Estados Unidos también debe diversificar sus cadenas de suministro, reducir la dependencia de la manufactura china y cortar a los aliados de China cuando sea posible. Apoyar a las naciones atacadas por la agresión rusa resulta esencial, no solo para contener a Moscú, sino porque Rusia y China coordinan cada vez más sus estrategias geopolíticas. De igual modo, profundizar los lazos comerciales y de seguridad con India ayuda a alejar a Nueva Delhi de la órbita de Beijing, en particular por las disputas fronterizas de larga data entre ambos.
Sin embargo, Washington continúa enviando tecnologías críticas, incluidos microchips avanzados producidos en Estados Unidos, a China. Incluso si esas transferencias solo dan impulsos marginales a las capacidades chinas, resulta difícil justificar el fortalecimiento de un adversario geopolítico que ya roba propiedad intelectual, viola reglas comerciales y presiona a sus vecinos.
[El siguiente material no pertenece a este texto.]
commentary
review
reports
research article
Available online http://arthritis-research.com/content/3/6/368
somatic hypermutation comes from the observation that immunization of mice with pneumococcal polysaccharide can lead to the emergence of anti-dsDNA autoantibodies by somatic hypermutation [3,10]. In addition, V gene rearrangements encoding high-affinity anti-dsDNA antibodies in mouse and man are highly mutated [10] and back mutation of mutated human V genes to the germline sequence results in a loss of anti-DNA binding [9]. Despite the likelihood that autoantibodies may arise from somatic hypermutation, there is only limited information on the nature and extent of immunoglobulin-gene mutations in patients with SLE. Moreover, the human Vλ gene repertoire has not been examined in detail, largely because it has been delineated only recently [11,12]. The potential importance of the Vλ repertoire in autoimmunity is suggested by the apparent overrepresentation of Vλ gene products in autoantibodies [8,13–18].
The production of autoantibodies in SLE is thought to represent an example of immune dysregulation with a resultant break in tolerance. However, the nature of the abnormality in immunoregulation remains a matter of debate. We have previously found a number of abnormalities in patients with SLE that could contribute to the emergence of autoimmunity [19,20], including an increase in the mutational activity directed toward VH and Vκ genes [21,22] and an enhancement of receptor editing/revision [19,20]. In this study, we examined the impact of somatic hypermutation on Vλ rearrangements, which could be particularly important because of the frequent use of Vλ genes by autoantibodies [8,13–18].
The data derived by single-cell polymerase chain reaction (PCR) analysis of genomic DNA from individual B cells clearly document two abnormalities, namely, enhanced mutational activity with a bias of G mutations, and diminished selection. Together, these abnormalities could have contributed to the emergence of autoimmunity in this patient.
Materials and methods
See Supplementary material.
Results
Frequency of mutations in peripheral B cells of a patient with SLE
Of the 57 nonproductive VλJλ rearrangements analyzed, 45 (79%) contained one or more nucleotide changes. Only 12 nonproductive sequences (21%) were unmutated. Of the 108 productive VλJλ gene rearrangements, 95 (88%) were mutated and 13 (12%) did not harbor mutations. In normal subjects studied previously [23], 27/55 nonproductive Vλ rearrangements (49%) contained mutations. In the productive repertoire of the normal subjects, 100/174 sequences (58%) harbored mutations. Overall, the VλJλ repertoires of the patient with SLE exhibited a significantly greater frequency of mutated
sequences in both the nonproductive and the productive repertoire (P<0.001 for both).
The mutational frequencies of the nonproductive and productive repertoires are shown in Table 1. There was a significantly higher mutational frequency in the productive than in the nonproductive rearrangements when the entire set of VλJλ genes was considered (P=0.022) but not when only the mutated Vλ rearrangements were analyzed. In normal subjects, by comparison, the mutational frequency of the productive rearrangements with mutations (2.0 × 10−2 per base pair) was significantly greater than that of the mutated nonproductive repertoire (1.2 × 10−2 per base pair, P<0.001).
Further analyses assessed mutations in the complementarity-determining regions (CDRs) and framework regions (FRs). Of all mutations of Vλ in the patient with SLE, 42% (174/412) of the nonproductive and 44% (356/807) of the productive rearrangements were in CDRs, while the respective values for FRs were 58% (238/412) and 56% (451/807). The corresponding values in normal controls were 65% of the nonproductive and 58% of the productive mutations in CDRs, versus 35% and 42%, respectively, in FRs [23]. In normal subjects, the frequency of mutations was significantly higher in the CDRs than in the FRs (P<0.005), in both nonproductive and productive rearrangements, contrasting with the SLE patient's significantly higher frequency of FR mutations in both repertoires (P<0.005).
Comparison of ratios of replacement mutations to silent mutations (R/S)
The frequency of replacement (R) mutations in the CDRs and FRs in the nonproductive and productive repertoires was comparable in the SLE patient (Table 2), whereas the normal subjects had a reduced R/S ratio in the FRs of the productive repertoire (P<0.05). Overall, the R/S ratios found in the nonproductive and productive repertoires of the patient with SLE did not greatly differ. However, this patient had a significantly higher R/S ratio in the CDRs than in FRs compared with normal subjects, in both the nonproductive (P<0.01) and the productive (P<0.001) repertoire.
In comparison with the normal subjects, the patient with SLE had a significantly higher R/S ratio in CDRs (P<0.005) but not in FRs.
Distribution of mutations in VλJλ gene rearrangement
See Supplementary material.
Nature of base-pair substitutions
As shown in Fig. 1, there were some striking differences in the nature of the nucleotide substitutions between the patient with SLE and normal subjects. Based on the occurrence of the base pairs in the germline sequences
China, pese a su tamaño, no es un gigante imparable. Enfrenta una población en disminución, una deuda masiva y una amplia mala asignación de recursos. Sus megaprojectos relucientes ocultan el despilfarro y el fracaso típicos de los sistemas económicos centralizados. El capitalismo es desordenado, pero dirige la inversión con mayor fiabilidad hacia buenas ideas; los sistemas mercantilistas simplemente ocultan sus fracasos hasta que ya no pueden.
Estados Unidos todavía tiene las herramientas para contener a China y preservar un orden global estable y libre. La pregunta, que crece cada año, es si Estados Unidos todavía tiene la voluntad de hacerlo.